Definition: A binary operation, $*$ on a set $S$ is a function mapping $S \times S$ into $S$. For each $(a,b) \in S \times S$, we will denote the element $*((a,b))$ of $S$ by $a*b$. 

After experimenting with the definition, I began to wonder whether regardless of what $S$ is, will there always be a possible binary operation. I thought, yes.

Conjecture: Let $S$ be a set. Regardless of what $S$ contains, there always exists at least one binary operation on $S$.

Proof: 
Let $S = \emptyset $. Then the statement there exists a function mapping $S \times S$ into $S$ is vacuously true since there are no elements to map. Thus the proposition is true for the empty set case.
Suppose $S$ is not empty. Let $a$ and $b$ be two arbitrary elements of $S$, and in the case where $S$ has just one element $a= b$. Definite $*$ to always return the first item in the ordered pair, such that $a*b=a$. This would map $S \times S$ into $S$ regardless of what the set $S$ may be. 
Therefore, every possible set has a possible binary operations.
This seems to demonstrate there is always a binary operation for a set, but then it lead me to wonder whether there is also an infinite number of binary operations for any given set $S$. 

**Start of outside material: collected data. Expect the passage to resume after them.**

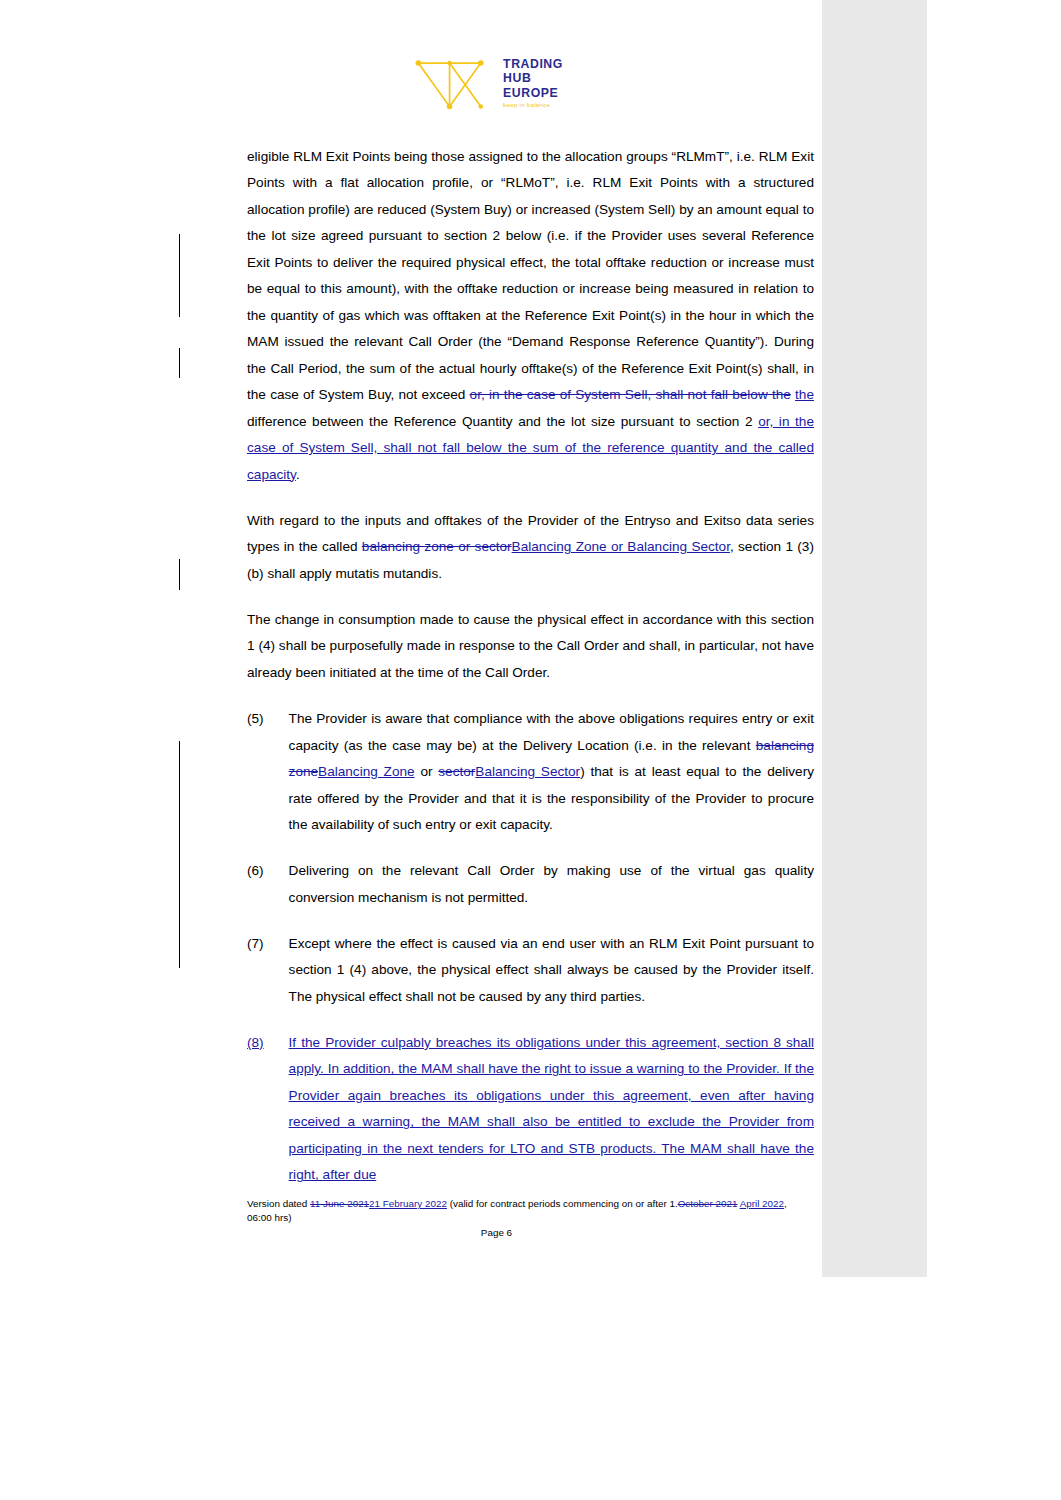TRADING HUB EUROPE keep in balance
eligible RLM Exit Points being those assigned to the allocation groups “RLMmT”, i.e. RLM Exit Points with a flat allocation profile, or “RLMoT”, i.e. RLM Exit Points with a structured allocation profile) are reduced (System Buy) or increased (System Sell) by an amount equal to the lot size agreed pursuant to section 2 below (i.e. if the Provider uses several Reference Exit Points to deliver the required physical effect, the total offtake reduction or increase must be equal to this amount), with the offtake reduction or increase being measured in relation to the quantity of gas which was offtaken at the Reference Exit Point(s) in the hour in which the MAM issued the relevant Call Order (the “Demand Response Reference Quantity”). During the Call Period, the sum of the actual hourly offtake(s) of the Reference Exit Point(s) shall, in the case of System Buy, not exceed or, in the case of System Sell, shall not fall below the the difference between the Reference Quantity and the lot size pursuant to section 2 or, in the case of System Sell, shall not fall below the sum of the reference quantity and the called capacity.
With regard to the inputs and offtakes of the Provider of the Entryso and Exitso data series types in the called balancing zone or sector Balancing Zone or Balancing Sector, section 1 (3) (b) shall apply mutatis mutandis.
The change in consumption made to cause the physical effect in accordance with this section 1 (4) shall be purposefully made in response to the Call Order and shall, in particular, not have already been initiated at the time of the Call Order.
(5) The Provider is aware that compliance with the above obligations requires entry or exit capacity (as the case may be) at the Delivery Location (i.e. in the relevant balancing zone Balancing Zone or sector Balancing Sector) that is at least equal to the delivery rate offered by the Provider and that it is the responsibility of the Provider to procure the availability of such entry or exit capacity.
(6) Delivering on the relevant Call Order by making use of the virtual gas quality conversion mechanism is not permitted.
(7) Except where the effect is caused via an end user with an RLM Exit Point pursuant to section 1 (4) above, the physical effect shall always be caused by the Provider itself. The physical effect shall not be caused by any third parties.
(8) If the Provider culpably breaches its obligations under this agreement, section 8 shall apply. In addition, the MAM shall have the right to issue a warning to the Provider. If the Provider again breaches its obligations under this agreement, even after having received a warning, the MAM shall also be entitled to exclude the Provider from participating in the next tenders for LTO and STB products. The MAM shall have the right, after due
Version dated 11 June 202121 February 2022 (valid for contract periods commencing on or after 1.October 2021 April 2022, 06:00 hrs) Page 6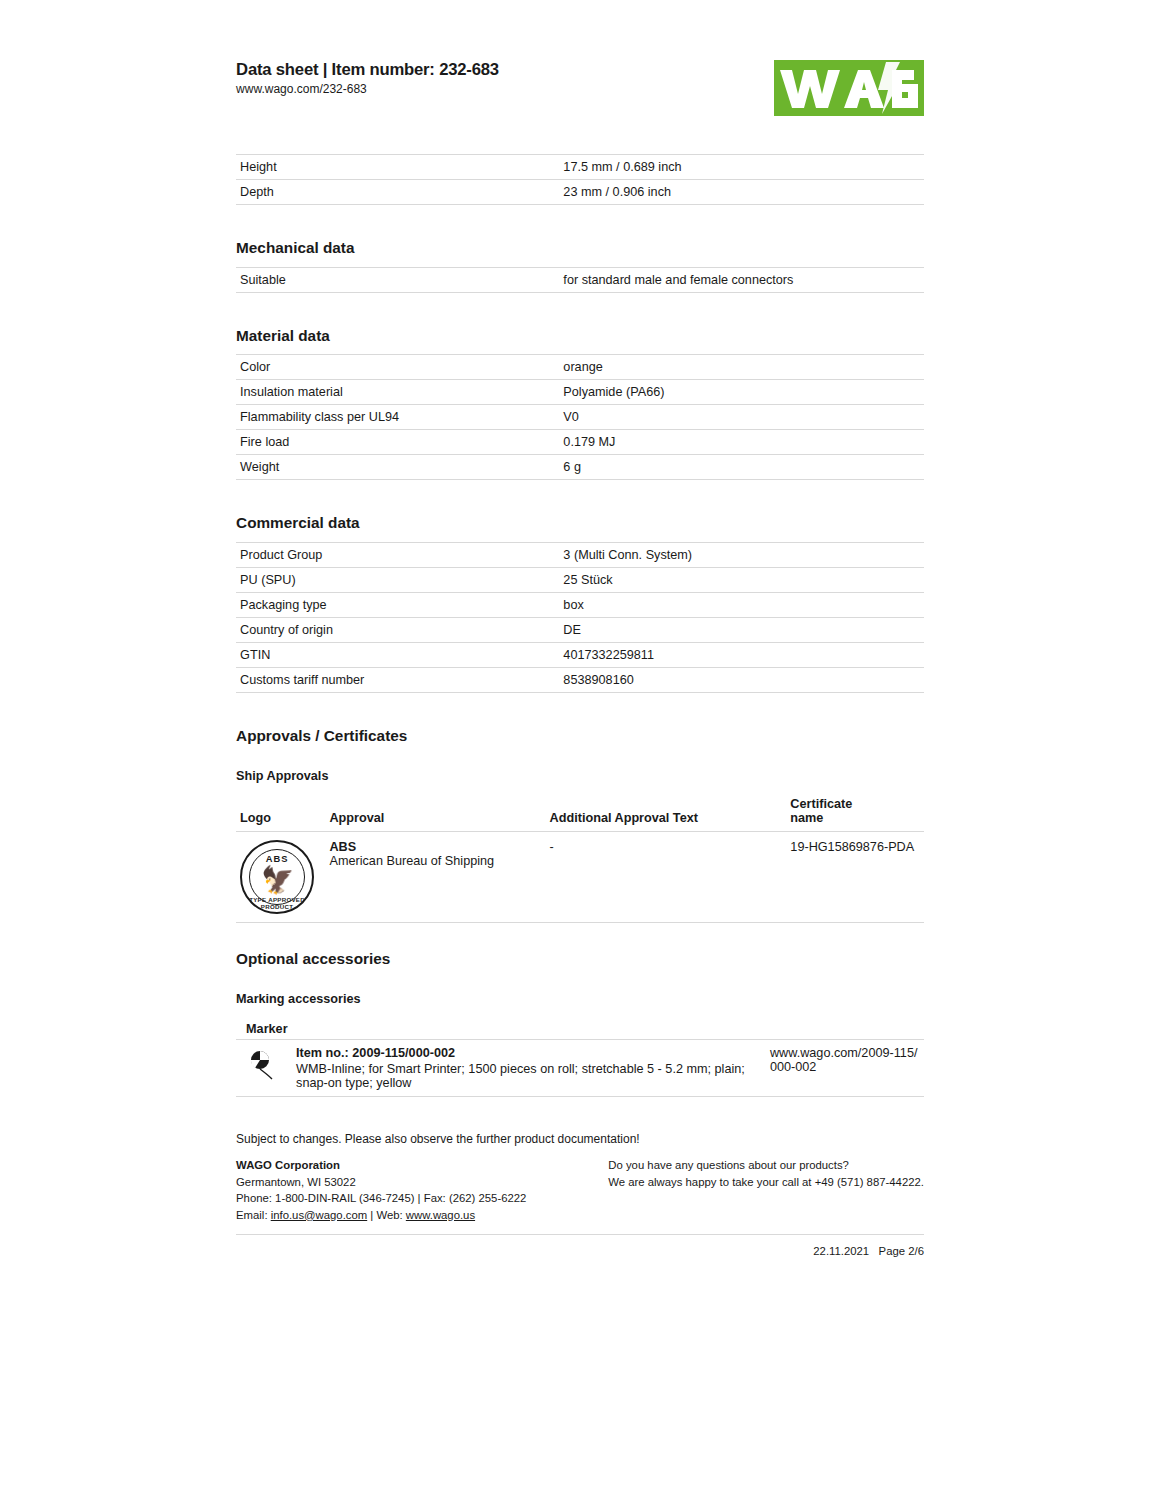Data sheet | Item number: 232-683
www.wago.com/232-683
| Height | 17.5 mm / 0.689 inch |
| Depth | 23 mm / 0.906 inch |
Mechanical data
| Suitable | for standard male and female connectors |
Material data
| Color | orange |
| Insulation material | Polyamide (PA66) |
| Flammability class per UL94 | V0 |
| Fire load | 0.179 MJ |
| Weight | 6 g |
Commercial data
| Product Group | 3 (Multi Conn. System) |
| PU (SPU) | 25 Stück |
| Packaging type | box |
| Country of origin | DE |
| GTIN | 4017332259811 |
| Customs tariff number | 8538908160 |
Approvals / Certificates
Ship Approvals
| Logo | Approval | Additional Approval Text | Certificate name |
| --- | --- | --- | --- |
| ABS 🦅 TYPE APPROVED PRODUCT | ABS American Bureau of Shipping | - | 19-HG15869876-PDA |
Optional accessories
Marking accessories
Marker
Item no.: 2009-115/000-002
WMB-Inline; for Smart Printer; 1500 pieces on roll; stretchable 5 - 5.2 mm; plain; snap-on type; yellow
www.wago.com/2009-115/000-002
Subject to changes. Please also observe the further product documentation!
WAGO Corporation
Germantown, WI 53022
Phone: 1-800-DIN-RAIL (346-7245) | Fax: (262) 255-6222
Email: info.us@wago.com | Web: www.wago.us
Do you have any questions about our products?
We are always happy to take your call at +49 (571) 887-44222.
22.11.2021 Page 2/6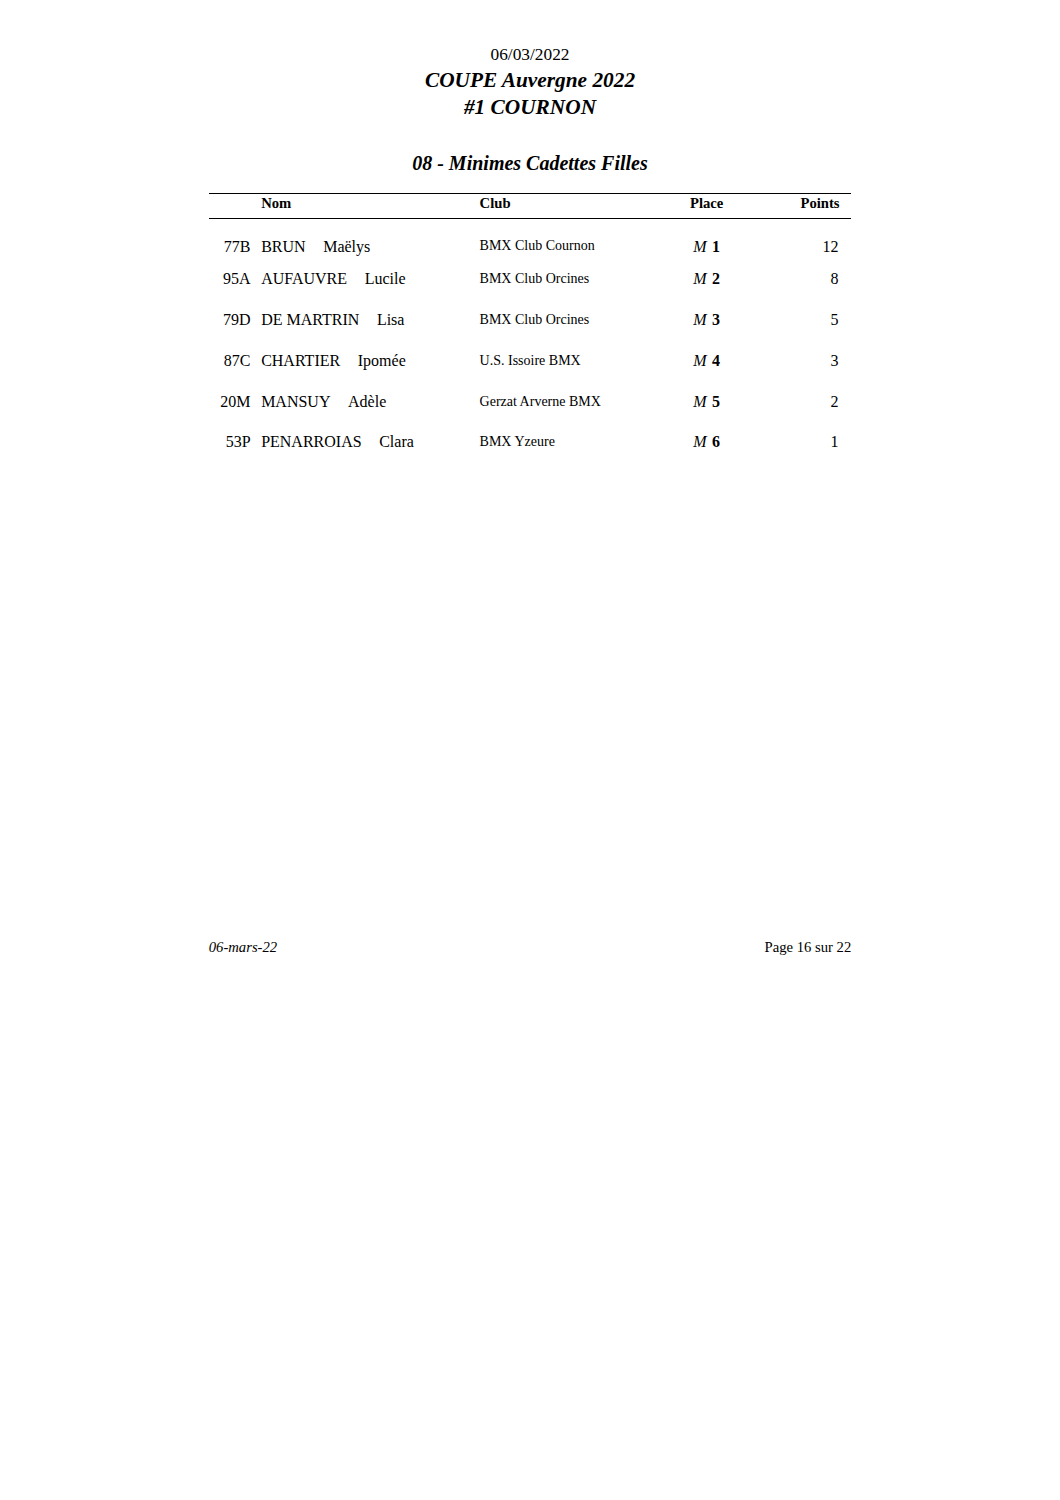06/03/2022
COUPE Auvergne 2022
#1 COURNON
08 - Minimes Cadettes Filles
| | Nom | Club | Place | Points |
| --- | --- | --- | --- | --- |
| 77B | BRUN Maëlys | BMX Club Cournon | M 1 | 12 |
| 95A | AUFAUVRE Lucile | BMX Club Orcines | M 2 | 8 |
| 79D | DE MARTRIN Lisa | BMX Club Orcines | M 3 | 5 |
| 87C | CHARTIER Ipomée | U.S. Issoire BMX | M 4 | 3 |
| 20M | MANSUY Adèle | Gerzat Arverne BMX | M 5 | 2 |
| 53P | PENARROIAS Clara | BMX Yzeure | M 6 | 1 |
06-mars-22
Page 16 sur 22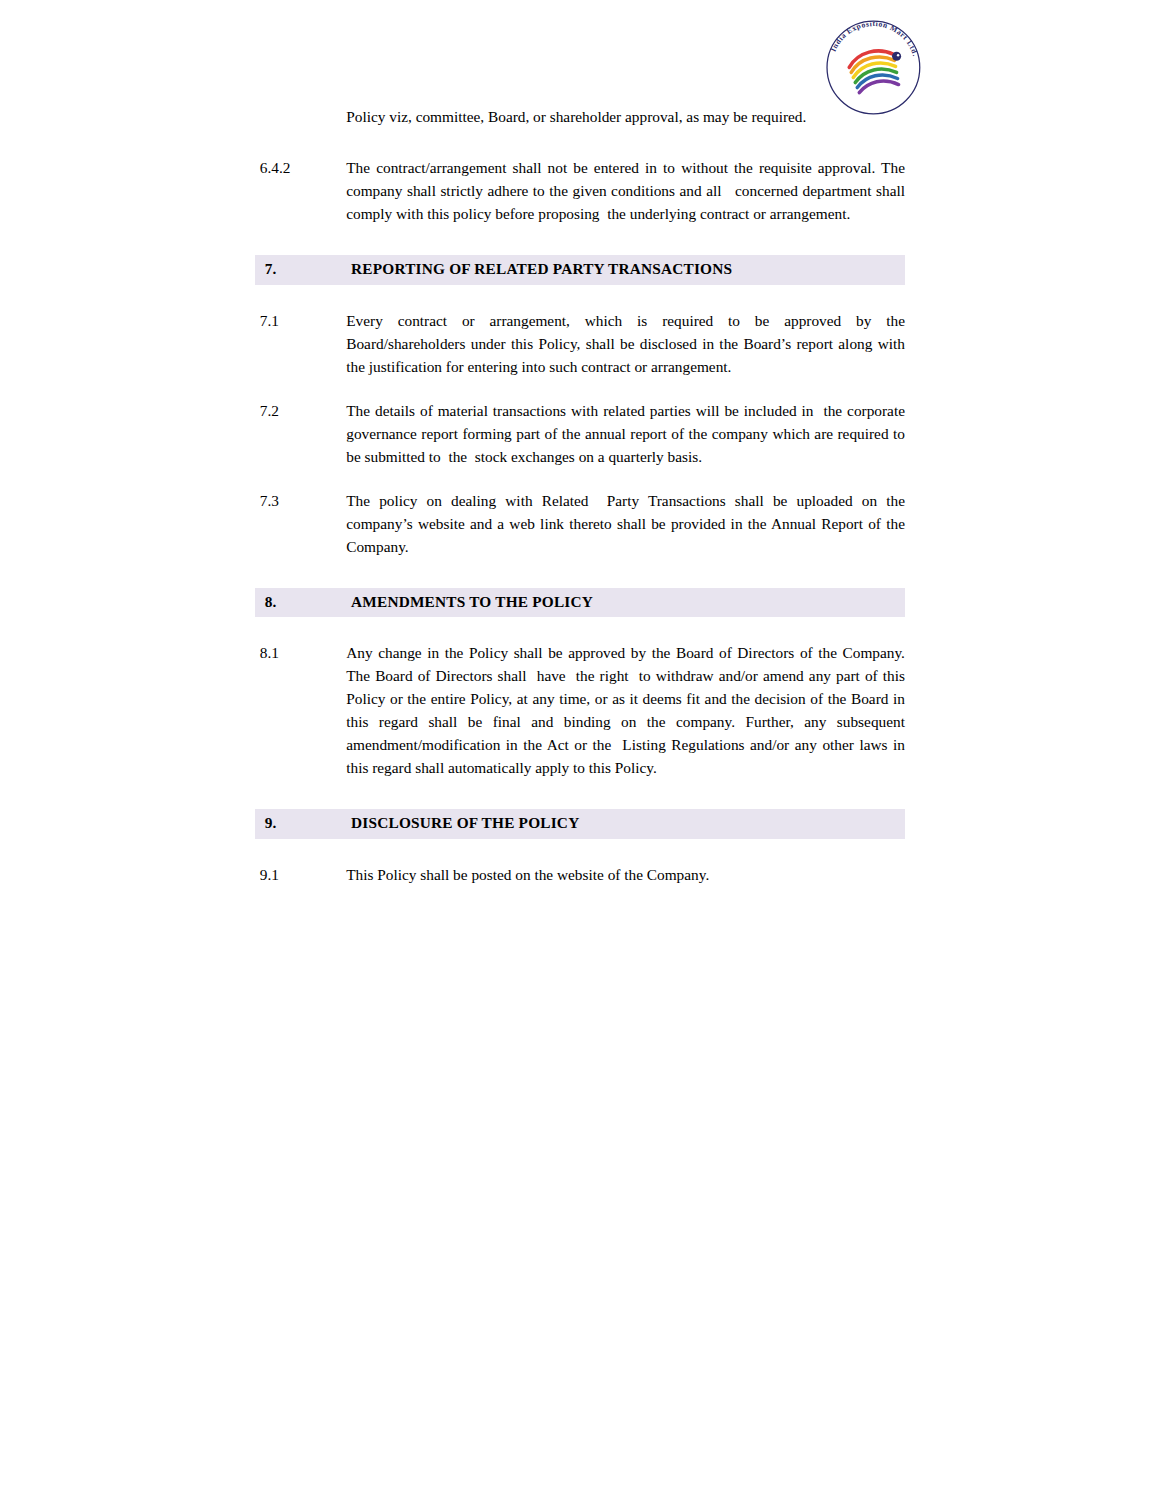India Exposition Mart Ltd.
Policy viz, committee, Board, or shareholder approval, as may be required.
6.4.2
The contract/arrangement shall not be entered in to without the requisite approval. The company shall strictly adhere to the given conditions and all concerned department shall comply with this policy before proposing the underlying contract or arrangement.
7.
REPORTING OF RELATED PARTY TRANSACTIONS
7.1
Every contract or arrangement, which is required to be approved by the Board/shareholders under this Policy, shall be disclosed in the Board’s report along with the justification for entering into such contract or arrangement.
7.2
The details of material transactions with related parties will be included in the corporate governance report forming part of the annual report of the company which are required to be submitted to the stock exchanges on a quarterly basis.
7.3
The policy on dealing with Related Party Transactions shall be uploaded on the company’s website and a web link thereto shall be provided in the Annual Report of the Company.
8.
AMENDMENTS TO THE POLICY
8.1
Any change in the Policy shall be approved by the Board of Directors of the Company. The Board of Directors shall have the right to withdraw and/or amend any part of this Policy or the entire Policy, at any time, or as it deems fit and the decision of the Board in this regard shall be final and binding on the company. Further, any subsequent amendment/modification in the Act or the Listing Regulations and/or any other laws in this regard shall automatically apply to this Policy.
9.
DISCLOSURE OF THE POLICY
9.1
This Policy shall be posted on the website of the Company.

Conjecture: Let $S$ be a set. Regardless of what $S$ contains, there is an infinite number of possible binary operations on $S$.

After thinking of possible binary relations, I think I have come up with a proof that shows the above statement is true.
Proof: If $S$ is empty, then any declared binary operation would be vacuously true.
If $S$ is not empty, and $S$ is an infinite set. Define a binary operation on $S$ as: let $a$ and $b$ be two arbitrary elements of $S$. Then $a *_n b$ always returns the $n^{th}$ element in the set $S$. Any infinite number of $n$ can be chosen, thus there are an infinite number of binary relations on $S$ when $S$ is infinite.
If $S$ is not empty and finite, define a new set $S'$. $S'$ contains the same elements as $S$ in the same order, and where $S$ terminates, $S'$ continues with the last element of $S$ repeated over again. Thus defining the binary operation as in the infinite case, but on $S'$, we get the same result since every element in $S'$ is in $S$. 
Example: Let $S = \{ a , b , c \}$. Then $S' = \{ a , b , c , c , c , ... \}$

What I am wondering is:
Are my proofs of my conjectures correct?
Is there a more elegant way to address the question?
 A: To address the proposal directly, consider $S' = \{a, b, c, c, c, \ldots\}$. The notation is a little ambiguous, but it suggests that the operations $*_3$ and $*_4$ on $S'$ are defined by $x*_3 y = c$ and $x*_4 y=c$ for all $x,y$. So we have the identity $x*_3 y = x*_4 y$. For any reasonable definition of equality of operations, this means that $*_3=*_4$, or in English: they are the same operation. In set theory, operations are defined in such a way that this is indeed the case.
As fkraiem notes, sets do not have repeated elements, so $S' = \{a, b, c, c, c, \ldots\} = \{a,b,c\}$. Likewise, the set of operations you've defined is
$$\{*_1,*_2,*_3,*_4,*_5,\ldots\}=\{*_1,*_2,*_3,*_3,*_3,\ldots\}=\{*_1,*_2,*_3\},$$
which is a finite set.
A: A binary operation is a function $f : S\times S\to S$. However, if $0 < \left|S\right| = n < \infty$, we can count the number of such functions:
$$
\#\{f: S\times S\to S\} = \left|S\right|^{\left|S\times S\right|} = n^{n^2}< \infty.
$$
If $S$ is infinite, then there are clearly an infinite number of such functions. So your second conjecture holds if $S$ is infinite, but not if $S$ is finite (if $S = \emptyset$, there is a unique function $f : \emptyset\times\emptyset\to\emptyset$). Your first conjecture is true: if $S\neq\emptyset$, then say $a\in S$. Define $f : S\times S\to S$ to be the constant function sending any element of $S\times S$ to $a$. This is a binary operation for any nonempty set, and we have already seen a binary operation for $\emptyset$ (your argument for nonempty $S$ also works).